Once Tran gets in front of the camera, she turns on the glam without taking herself too seriously. Sensual poses and hair tosses may end up in the final photographs, but what the stills can’t show are the goofy moments of self-mockery or the tiny booty dips and shimmies that happen in-between shots. After the shoot, she’ll bound back over with a huge smile, beaming, “Now you can really see me.” She’s right.
Back in her street clothes, Tran wears an approachable ensemble of a heather gray sports bra and matching leggings. Her one piece of luxury is a necklace designed by her friend, George the Jeweler. The thin gold chain holds what looks like an homage to Sarah Jessica Parker’s iconic Sex and the City accessory except that it spells out Virginia, the name of her alter ego on Claws. Wearing Virginia’s name around her neck is the least Tran can do. The character, a hard knock life stripper-turned-manicurist, gave her a breakout moment when Claws premiered last year. The model/actress is aware that this is in part because of how much the two seemingly have in common. Like Virginia, Tran is a domestic violence survivor (before the show, most people associated Tran with her ex singer Chris Brown, who she has since filed a restraining order against).

**PARTS OF THE EXERCISE**.
1) List every person the passage about Tran mentions by name other than Tran herself and the character she plays.
2) Repeat the passage about Tran from the words "Back in her" up to and including the words "restraining order against).".

**DATA EXTRACT**.
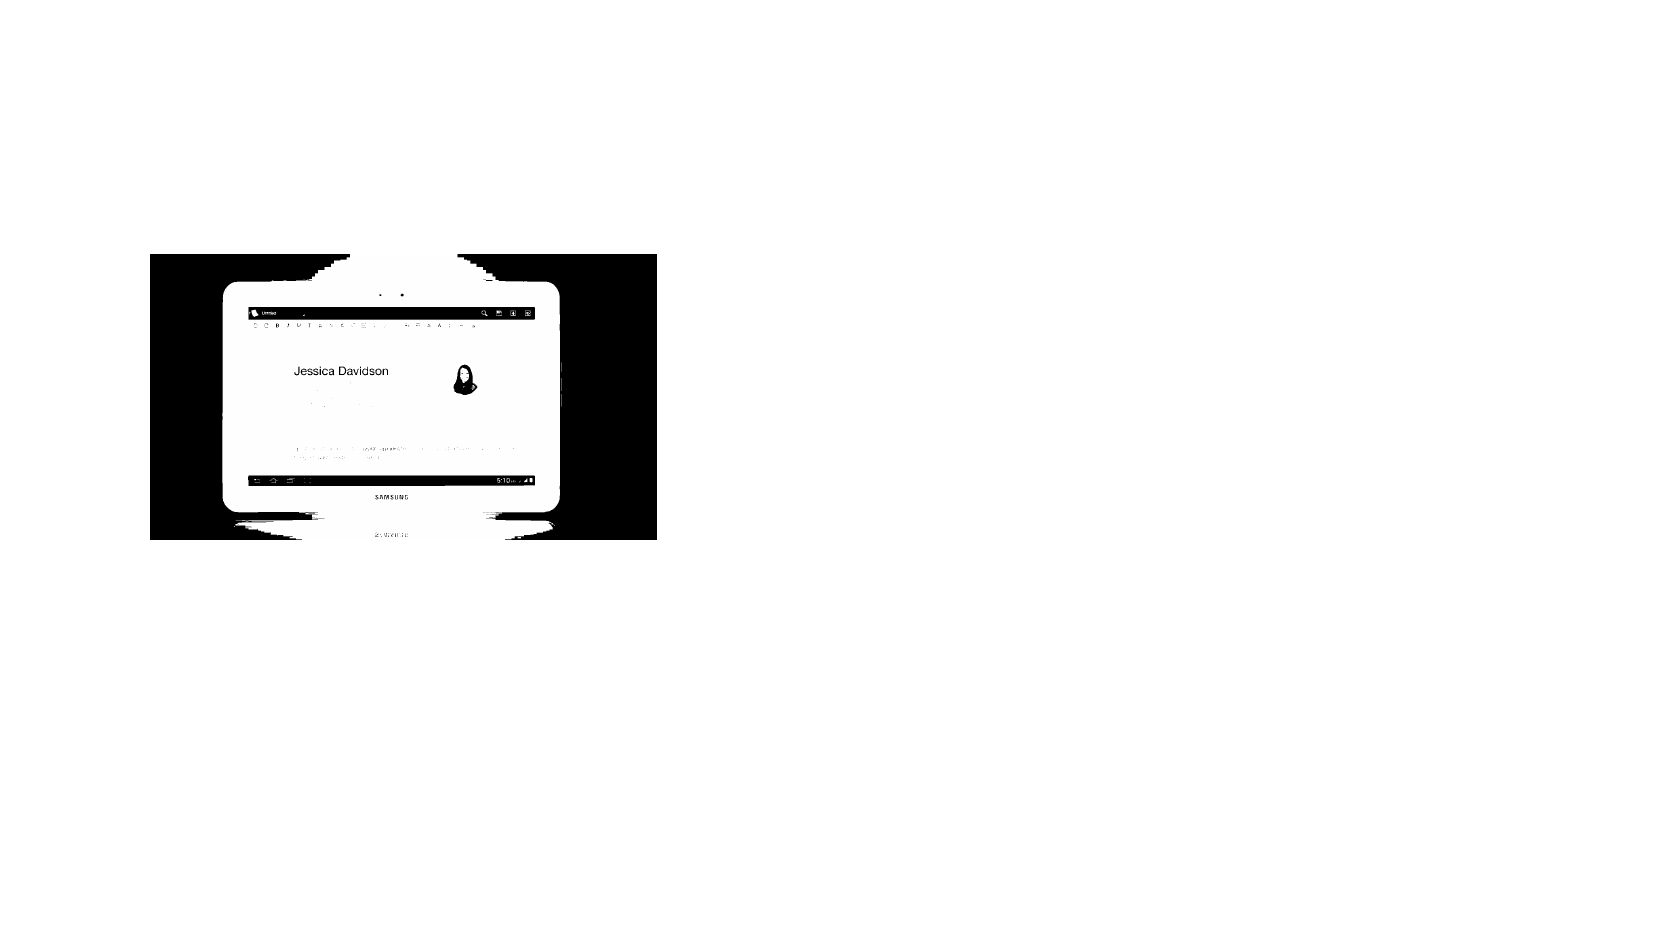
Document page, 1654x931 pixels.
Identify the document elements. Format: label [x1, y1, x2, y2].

picture [150, 255, 657, 541]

**SOLUTIONS TO THE PROBLEMS**.
1) George the Jeweler, Sarah Jessica Parker, Chris Brown

2)
Back in her street clothes, Tran wears an approachable ensemble of a heather gray sports bra and matching leggings. Her one piece of luxury is a necklace designed by her friend, George the Jeweler. The thin gold chain holds what looks like an homage to Sarah Jessica Parker’s iconic Sex and the City accessory except that it spells out Virginia, the name of her alter ego on Claws. Wearing Virginia’s name around her neck is the least Tran can do. The character, a hard knock life stripper-turned-manicurist, gave her a breakout moment when Claws premiered last year. The model/actress is aware that this is in part because of how much the two seemingly have in common. Like Virginia, Tran is a domestic violence survivor (before the show, most people associated Tran with her ex singer Chris Brown, who she has since filed a restraining order against).